惊叹于苗疆异术的奇妙,宁佩佩也抬起自己的胳膊来看自己忽然变细的胳膊。
“这秘术真是神奇极了。”宁佩佩还是忍不住又惊叹了一句。
“是啊,这奇人是朕派人找寻了许久才找到的,以一枚鹌鹑蛋大小的夜明珠才换来她调制的药膏和香袋,如今那女人,应该已经如约返回苗疆了。”
看宁佩佩还一脸好奇的摸摸自己的肉,萧琅把面色摆的严肃正经,“如果朕没有估计错的话,再过几日,平王与太皇太后就会有下一次通信,所以这几天里,你一定要密切注意身边的动向,或许就会有人来给你传信,或者信鸽飞来。

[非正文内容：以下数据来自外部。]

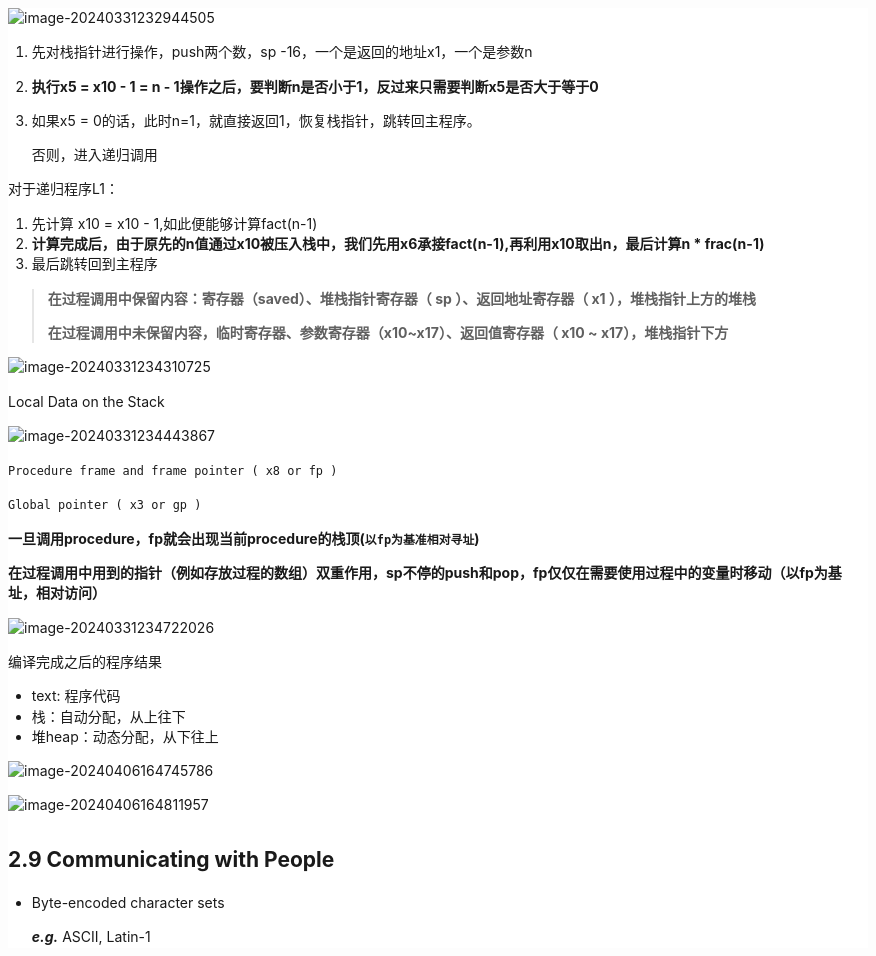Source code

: ![image-20240331232944505](https://zn-typora-image.oss-cn-hangzhou.aliyuncs.com/typora_image/202403312329539.png)

1. 先对栈指针进行操作，push两个数，sp -16，一个是返回的地址x1，一个是参数n

2. **执行x5 = x10 - 1 = n - 1操作之后，要判断n是否小于1，反过来只需要判断x5是否大于等于0**

3. 如果x5 = 0的话，此时n=1，就直接返回1，恢复栈指针，跳转回主程序。

    否则，进入递归调用

对于递归程序L1：

1. 先计算 x10 = x10 - 1,如此便能够计算fact(n-1)
2. **计算完成后，由于原先的n值通过x10被压入栈中，我们先用x6承接fact(n-1),再利用x10取出n，最后计算n * frac(n-1)**
3. 最后跳转回到主程序



> **在过程调用中保留内容：寄存器（saved）、堆栈指针寄存器（ sp ）、返回地址寄存器（ x1 ），堆栈指针上方的堆栈**
>
> **在过程调用中未保留内容，临时寄存器、参数寄存器（x10~x17）、返回值寄存器（ x10 ~ x17），堆栈指针下方**

![image-20240331234310725](https://zn-typora-image.oss-cn-hangzhou.aliyuncs.com/typora_image/202403312343772.png)

Local Data on the Stack

![image-20240331234443867](https://zn-typora-image.oss-cn-hangzhou.aliyuncs.com/typora_image/202403312344909.png)

`Procedure frame and frame pointer ( x8 or fp )`

`Global pointer ( x3 or gp )`

**一旦调用procedure，fp就会出现当前procedure的栈顶(`以fp为基准相对寻址`)**

**在过程调用中用到的指针（例如存放过程的数组）双重作用，sp不停的push和pop，fp仅仅在需要使用过程中的变量时移动（以fp为基址，相对访问）**





![image-20240331234722026](https://zn-typora-image.oss-cn-hangzhou.aliyuncs.com/typora_image/202403312347063.png)

编译完成之后的程序结果

- text: 程序代码
- 栈：自动分配，从上往下
- 堆heap：动态分配，从下往上



![image-20240406164745786](https://zn-typora-image.oss-cn-hangzhou.aliyuncs.com/typora_image/202404061647022.png)

![image-20240406164811957](https://zn-typora-image.oss-cn-hangzhou.aliyuncs.com/typora_image/202404061648020.png)

## 2.9 Communicating with People

* Byte-encoded character sets  
  
    ***e.g.*** ASCII, Latin-1
  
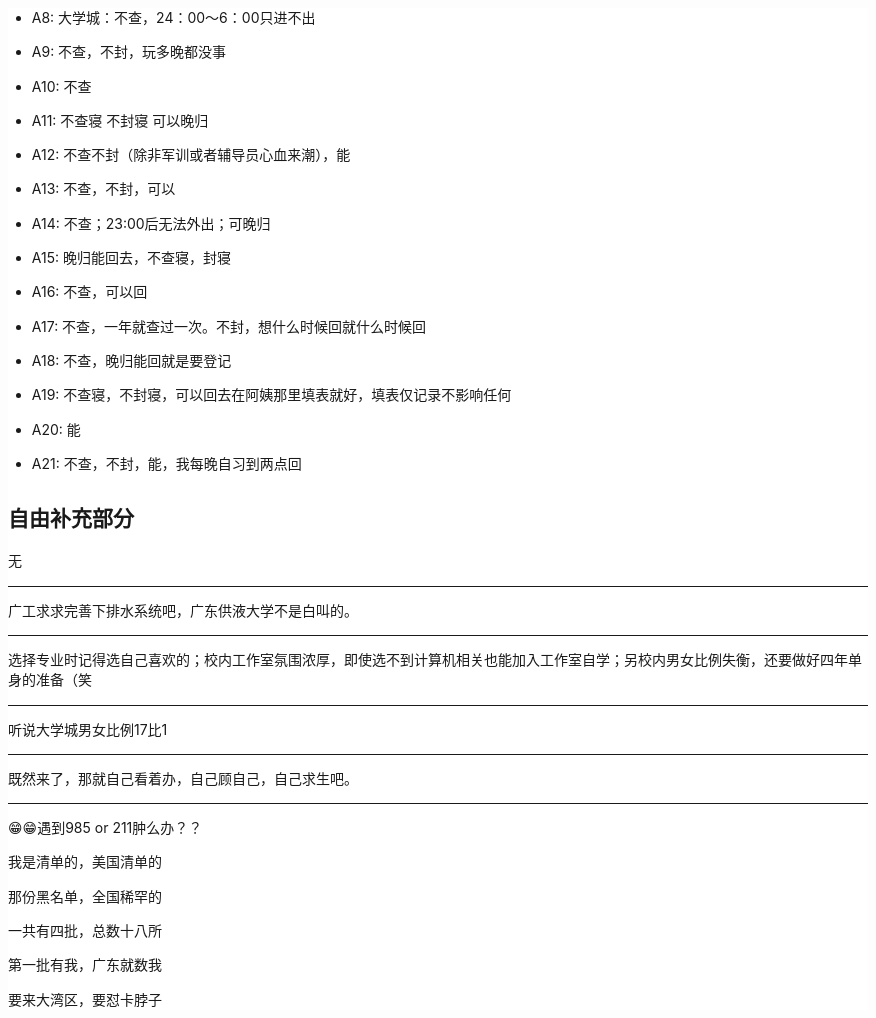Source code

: - A8: 大学城：不查，24：00～6：00只进不出

- A9: 不查，不封，玩多晚都没事

- A10: 不查

- A11: 不查寝 不封寝 可以晚归

- A12: 不查不封（除非军训或者辅导员心血来潮），能

- A13: 不查，不封，可以

- A14: 不查；23:00后无法外出；可晚归

- A15: 晚归能回去，不查寝，封寝

- A16: 不查，可以回

- A17: 不查，一年就查过一次。不封，想什么时候回就什么时候回

- A18: 不查，晚归能回就是要登记

- A19: 不查寝，不封寝，可以回去在阿姨那里填表就好，填表仅记录不影响任何

- A20: 能

- A21: 不查，不封，能，我每晚自习到两点回

## 自由补充部分

无

***

广工求求完善下排水系统吧，广东供液大学不是白叫的。

***

选择专业时记得选自己喜欢的；校内工作室氛围浓厚，即使选不到计算机相关也能加入工作室自学；另校内男女比例失衡，还要做好四年单身的准备（笑

***

听说大学城男女比例17比1

***

既然来了，那就自己看着办，自己顾自己，自己求生吧。

***

😁😁遇到985 or 211肿么办？？



我是清单的，美国清单的

那份黑名单，全国稀罕的

一共有四批，总数十八所

第一批有我，广东就数我

要来大湾区，要怼卡脖子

果然如萧琅所料,大概也就过了三天时间,当天晚上自己竟然同时发现了两只信鸽,一只把信交给她后就飞走了,另一只在半空中徘徊不前,似乎想要靠近,但又不敢确认,宁佩佩知道这是给“屈宁儿”传信的信鸽,连忙摘下香囊,将两封信一起带回了慈安宫。
平王给太皇太后的那封信,她很有自知之明的没有打开,打算明天一早直接带给萧琅过目,转而打开了另一封,因为她取信的时候发现这一只鸽子与自己的那一只不太一样,恐怕不是平王交代的任务。
果然,打开这封信,宁佩佩发现笔迹与以往有很大不同,她看了一眼落款,发现竟然是沈沧澜给自己写的信。信的字数不多,只说很久没有联系了,不知道她在宫里过的好不好,所以希望明晚在承明宫门口,见上一面。
宁佩佩庆幸自己幸亏没有把这封信一起交给萧琅,否则明天沈沧澜一来,萧琅就要准备好天罗地网等着他了。
对于这个在平王府里最好的好朋友,宁佩佩觉得见一面也无可厚非,只是自己告诉他自己已经倒戈的事情,只能先装作屈宁儿去见他。
可是这最大的问题是,自己该到哪里去弄一套宫女服啊。